> **Problem to work on**:
Gather every line from the entries below that includes "Bosnia".

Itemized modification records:
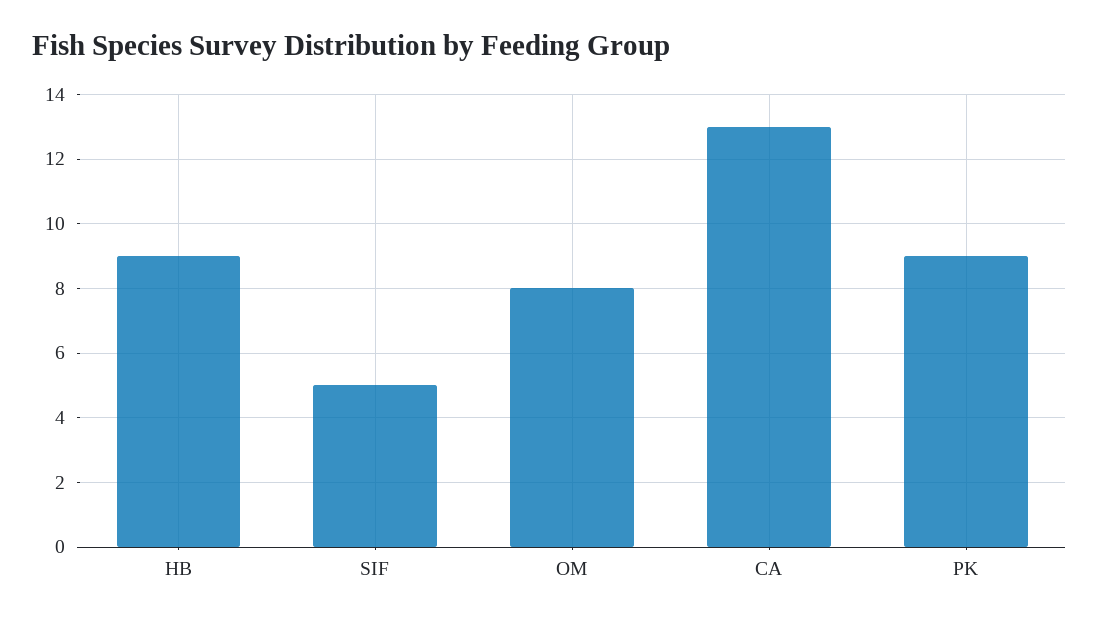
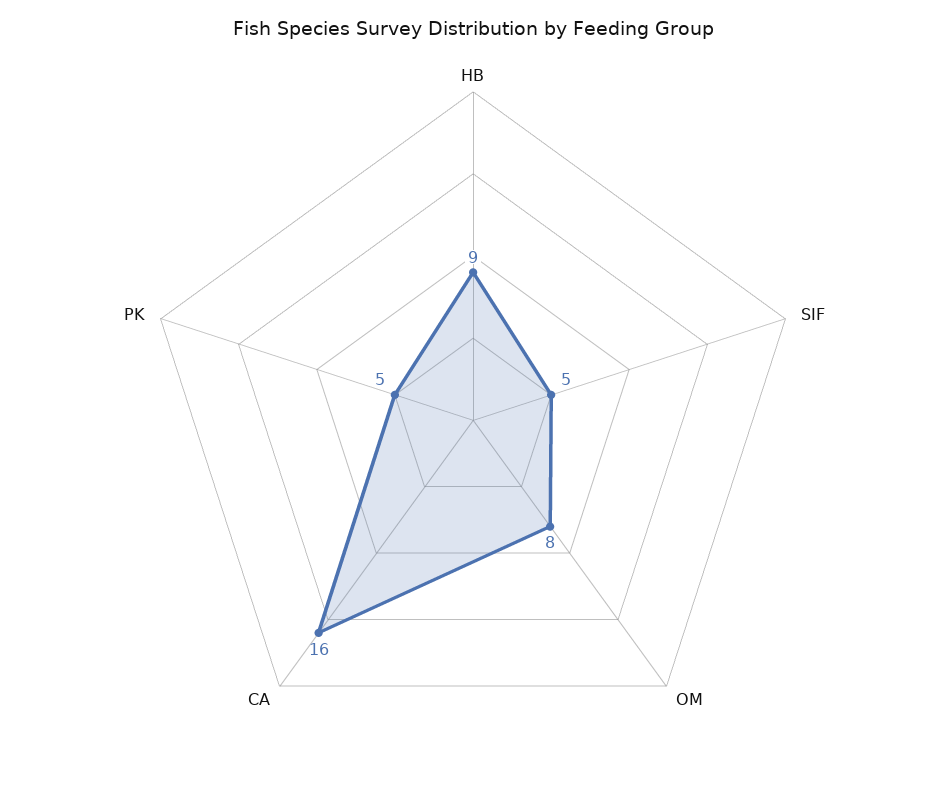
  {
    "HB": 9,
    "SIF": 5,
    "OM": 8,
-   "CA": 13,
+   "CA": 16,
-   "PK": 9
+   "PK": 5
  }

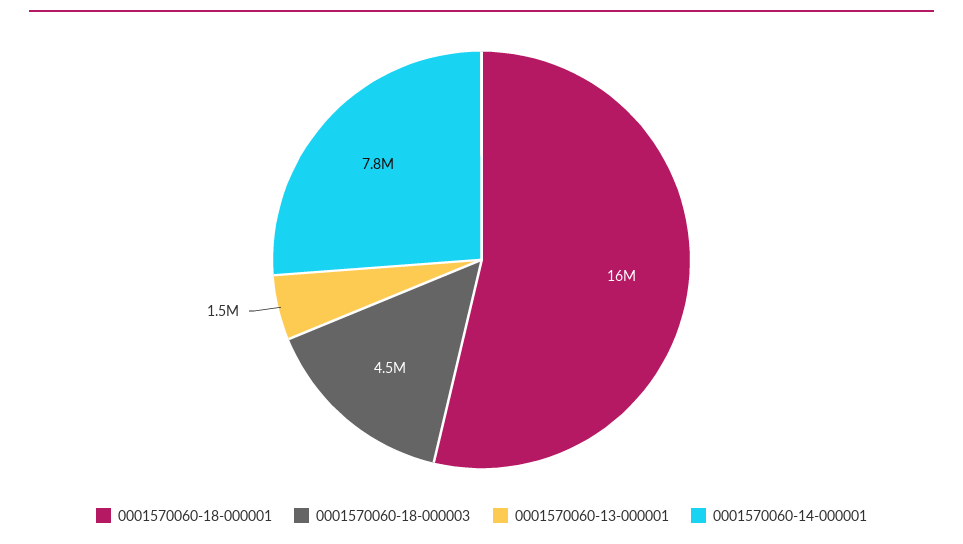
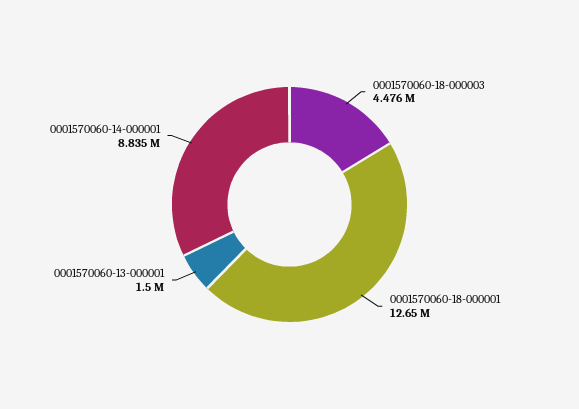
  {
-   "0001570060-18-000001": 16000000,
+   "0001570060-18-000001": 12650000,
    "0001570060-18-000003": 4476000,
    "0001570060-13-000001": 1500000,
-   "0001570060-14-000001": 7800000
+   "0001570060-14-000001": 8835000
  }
--
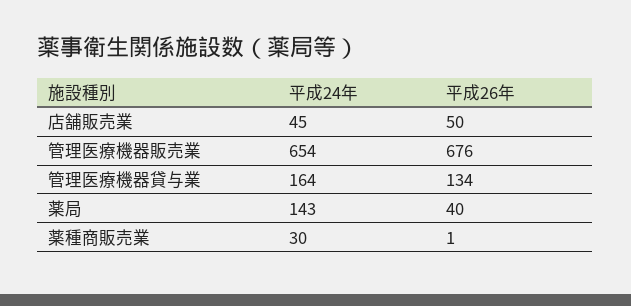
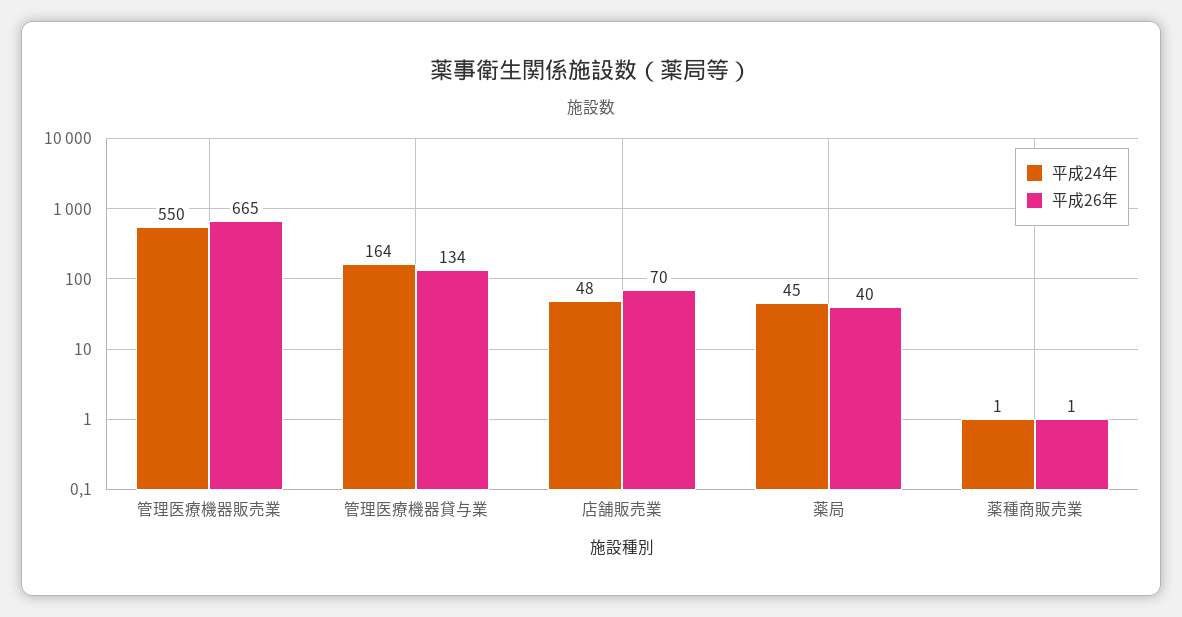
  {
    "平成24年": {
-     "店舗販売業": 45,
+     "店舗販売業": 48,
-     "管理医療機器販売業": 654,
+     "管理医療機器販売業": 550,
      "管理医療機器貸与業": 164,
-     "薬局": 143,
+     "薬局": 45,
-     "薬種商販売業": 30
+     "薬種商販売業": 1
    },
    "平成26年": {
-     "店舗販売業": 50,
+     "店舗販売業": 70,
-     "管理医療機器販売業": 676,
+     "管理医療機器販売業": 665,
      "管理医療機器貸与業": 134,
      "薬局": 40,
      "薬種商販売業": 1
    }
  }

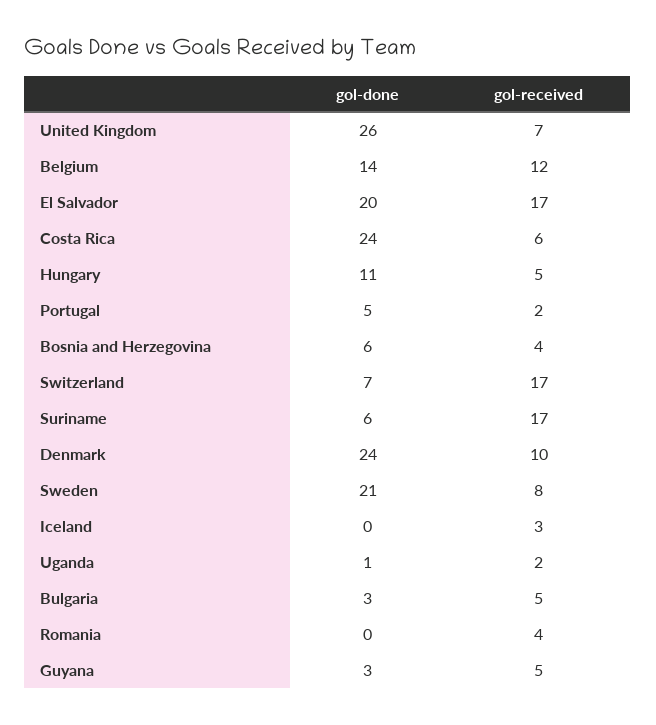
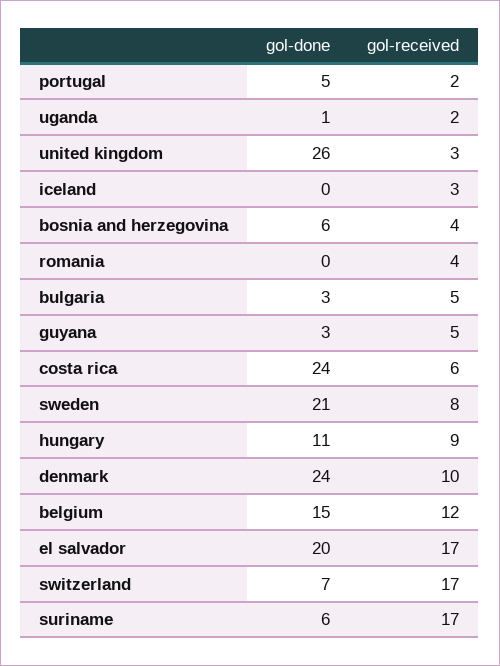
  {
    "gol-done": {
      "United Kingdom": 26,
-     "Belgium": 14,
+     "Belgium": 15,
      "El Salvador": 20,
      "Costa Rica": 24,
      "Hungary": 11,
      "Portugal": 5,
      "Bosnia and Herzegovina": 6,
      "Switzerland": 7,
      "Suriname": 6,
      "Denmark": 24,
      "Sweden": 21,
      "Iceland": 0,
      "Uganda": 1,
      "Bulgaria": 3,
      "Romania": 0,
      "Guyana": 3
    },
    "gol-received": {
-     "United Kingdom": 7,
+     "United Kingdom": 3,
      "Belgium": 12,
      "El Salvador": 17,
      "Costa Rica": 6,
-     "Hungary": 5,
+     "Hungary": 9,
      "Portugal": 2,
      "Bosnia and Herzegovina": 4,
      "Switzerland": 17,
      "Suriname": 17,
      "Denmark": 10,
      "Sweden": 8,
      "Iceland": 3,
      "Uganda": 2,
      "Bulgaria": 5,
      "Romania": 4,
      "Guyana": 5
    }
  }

> **Answer below**:
      "Bosnia and Herzegovina": 6,
      "Bosnia and Herzegovina": 4,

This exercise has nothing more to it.